### SUPPLIED TEXT:
His surveying and writing abilities enabled him to work for a cousin, Roderick McLennan, on the CPR survey and line clearing through the rough terrain B.C. His official journals still exist, in the care of a family member.

Victoria was the next stop on his travels, where he worked in a men’s clothing store, Cameron and McCandless. He met Elizabeth Dunn through a mutual friend and they were married in Victoria, September 11, 1879. They lived on Simcoe Street in James Bay and had two sons born in Victoria, Ewen Robert,1880 and Alexander Edward,1882.

Henry Ruckle came into the store frequently and the two men became friends. Henry Ruckle informed him of property that had come up for pre-emption because the owner had died so Alexander came to the Ruckle home on Salt Spring, taking the stagecoach to Sidney and rowing across to Beaver Point. He decided to purchase the 420 acre property, where McLennan Drive is today. There were two log cabins in which the family lived while building additions and making adjustments and renovations as the family grew, until their home was a ten-roomed house. He named the property Glenshiel Farm after his birthplace in Scotland.

### JOB 1:
In the entries, update the lines beginning at the line that contains "and organizational performance." and ending after the line that contains "## Controlled introduction", replacing "velocity" with "delivery speed" and leaving everything else unchanged.
The passage above has no connection to the entries that follow it.

### Saved data entries:
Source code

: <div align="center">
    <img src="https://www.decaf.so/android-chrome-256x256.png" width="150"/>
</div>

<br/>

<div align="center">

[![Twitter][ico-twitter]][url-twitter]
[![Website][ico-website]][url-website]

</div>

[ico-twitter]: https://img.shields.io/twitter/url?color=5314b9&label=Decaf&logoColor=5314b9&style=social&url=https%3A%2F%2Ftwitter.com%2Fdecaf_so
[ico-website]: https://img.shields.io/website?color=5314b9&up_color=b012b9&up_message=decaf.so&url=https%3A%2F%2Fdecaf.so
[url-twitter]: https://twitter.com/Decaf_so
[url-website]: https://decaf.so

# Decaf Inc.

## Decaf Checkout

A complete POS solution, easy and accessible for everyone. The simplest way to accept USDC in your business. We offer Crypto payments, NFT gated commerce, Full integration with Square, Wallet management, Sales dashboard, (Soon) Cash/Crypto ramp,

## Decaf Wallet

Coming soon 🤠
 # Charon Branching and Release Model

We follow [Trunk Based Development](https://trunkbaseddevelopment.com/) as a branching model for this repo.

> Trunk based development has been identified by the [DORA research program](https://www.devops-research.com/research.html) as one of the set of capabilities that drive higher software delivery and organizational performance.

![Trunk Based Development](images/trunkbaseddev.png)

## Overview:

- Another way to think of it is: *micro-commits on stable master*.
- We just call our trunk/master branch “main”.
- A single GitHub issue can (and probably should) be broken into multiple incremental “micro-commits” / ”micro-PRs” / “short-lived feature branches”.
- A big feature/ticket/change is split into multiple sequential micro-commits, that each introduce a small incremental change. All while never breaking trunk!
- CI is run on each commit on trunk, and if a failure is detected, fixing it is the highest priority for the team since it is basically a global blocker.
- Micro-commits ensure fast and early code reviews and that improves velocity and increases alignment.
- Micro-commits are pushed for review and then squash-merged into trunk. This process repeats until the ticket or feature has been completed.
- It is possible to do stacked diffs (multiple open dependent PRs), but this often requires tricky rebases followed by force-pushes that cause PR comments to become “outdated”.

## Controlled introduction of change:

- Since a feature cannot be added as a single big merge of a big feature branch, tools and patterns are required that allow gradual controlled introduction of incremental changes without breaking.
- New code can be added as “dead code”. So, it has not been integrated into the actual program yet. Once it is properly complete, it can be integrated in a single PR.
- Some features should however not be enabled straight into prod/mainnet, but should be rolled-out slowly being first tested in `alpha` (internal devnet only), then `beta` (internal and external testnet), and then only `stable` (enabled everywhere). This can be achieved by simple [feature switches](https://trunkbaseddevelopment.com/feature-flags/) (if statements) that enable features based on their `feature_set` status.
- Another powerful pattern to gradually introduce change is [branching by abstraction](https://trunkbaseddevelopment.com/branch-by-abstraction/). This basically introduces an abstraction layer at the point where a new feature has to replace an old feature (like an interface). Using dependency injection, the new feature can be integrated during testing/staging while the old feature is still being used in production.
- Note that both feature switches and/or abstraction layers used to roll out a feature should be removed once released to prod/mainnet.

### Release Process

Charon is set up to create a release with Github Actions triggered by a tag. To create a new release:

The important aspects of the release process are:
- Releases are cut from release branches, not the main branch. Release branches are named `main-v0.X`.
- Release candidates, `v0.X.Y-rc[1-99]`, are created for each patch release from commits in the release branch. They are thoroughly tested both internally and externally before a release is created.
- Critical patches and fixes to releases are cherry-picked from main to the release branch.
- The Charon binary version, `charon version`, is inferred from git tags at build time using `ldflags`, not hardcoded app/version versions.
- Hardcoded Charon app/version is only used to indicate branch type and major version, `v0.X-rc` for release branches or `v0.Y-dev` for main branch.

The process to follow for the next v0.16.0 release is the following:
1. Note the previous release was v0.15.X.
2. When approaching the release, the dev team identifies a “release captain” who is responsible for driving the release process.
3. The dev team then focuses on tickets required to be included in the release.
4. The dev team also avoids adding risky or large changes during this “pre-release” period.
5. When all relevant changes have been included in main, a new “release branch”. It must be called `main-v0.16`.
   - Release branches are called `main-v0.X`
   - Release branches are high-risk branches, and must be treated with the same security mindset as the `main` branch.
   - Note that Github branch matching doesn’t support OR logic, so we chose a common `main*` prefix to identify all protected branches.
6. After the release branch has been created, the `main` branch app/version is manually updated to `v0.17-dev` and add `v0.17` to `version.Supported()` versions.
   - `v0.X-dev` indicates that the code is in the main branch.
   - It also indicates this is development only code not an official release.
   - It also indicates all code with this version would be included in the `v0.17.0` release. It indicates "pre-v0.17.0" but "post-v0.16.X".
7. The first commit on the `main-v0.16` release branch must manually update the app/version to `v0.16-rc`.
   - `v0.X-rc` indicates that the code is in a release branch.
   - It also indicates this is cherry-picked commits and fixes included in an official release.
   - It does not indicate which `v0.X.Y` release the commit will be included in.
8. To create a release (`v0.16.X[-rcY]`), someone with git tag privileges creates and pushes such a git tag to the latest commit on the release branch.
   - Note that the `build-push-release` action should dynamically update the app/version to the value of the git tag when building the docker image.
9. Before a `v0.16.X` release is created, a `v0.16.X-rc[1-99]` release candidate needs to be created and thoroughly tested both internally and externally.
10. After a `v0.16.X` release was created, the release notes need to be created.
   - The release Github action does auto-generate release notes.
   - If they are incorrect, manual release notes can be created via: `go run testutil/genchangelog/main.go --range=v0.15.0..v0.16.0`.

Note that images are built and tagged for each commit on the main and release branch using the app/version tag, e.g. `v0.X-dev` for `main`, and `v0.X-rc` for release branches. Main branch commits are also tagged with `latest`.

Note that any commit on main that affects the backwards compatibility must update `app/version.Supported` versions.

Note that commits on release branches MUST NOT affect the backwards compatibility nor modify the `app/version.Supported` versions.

### JOB 2:
According to the biographical passage, what name did Alexander give the property on Salt Spring, and after what was it named?

### EXERCISE SOLUTION 1:
> Trunk based development has been identified by the [DORA research program](https://www.devops-research.com/research.html) as one of the set of capabilities that drive higher software delivery and organizational performance.

![Trunk Based Development](images/trunkbaseddev.png)

## Overview:

- Another way to think of it is: *micro-commits on stable master*.
- We just call our trunk/master branch “main”.
- A single GitHub issue can (and probably should) be broken into multiple incremental “micro-commits” / ”micro-PRs” / “short-lived feature branches”.
- A big feature/ticket/change is split into multiple sequential micro-commits, that each introduce a small incremental change. All while never breaking trunk!
- CI is run on each commit on trunk, and if a failure is detected, fixing it is the highest priority for the team since it is basically a global blocker.
- Micro-commits ensure fast and early code reviews and that improves delivery speed and increases alignment.
- Micro-commits are pushed for review and then squash-merged into trunk. This process repeats until the ticket or feature has been completed.
- It is possible to do stacked diffs (multiple open dependent PRs), but this often requires tricky rebases followed by force-pushes that cause PR comments to become “outdated”.

## Controlled introduction of change:

### EXERCISE SOLUTION 2:
He named it Glenshiel Farm, after his birthplace in Scotland.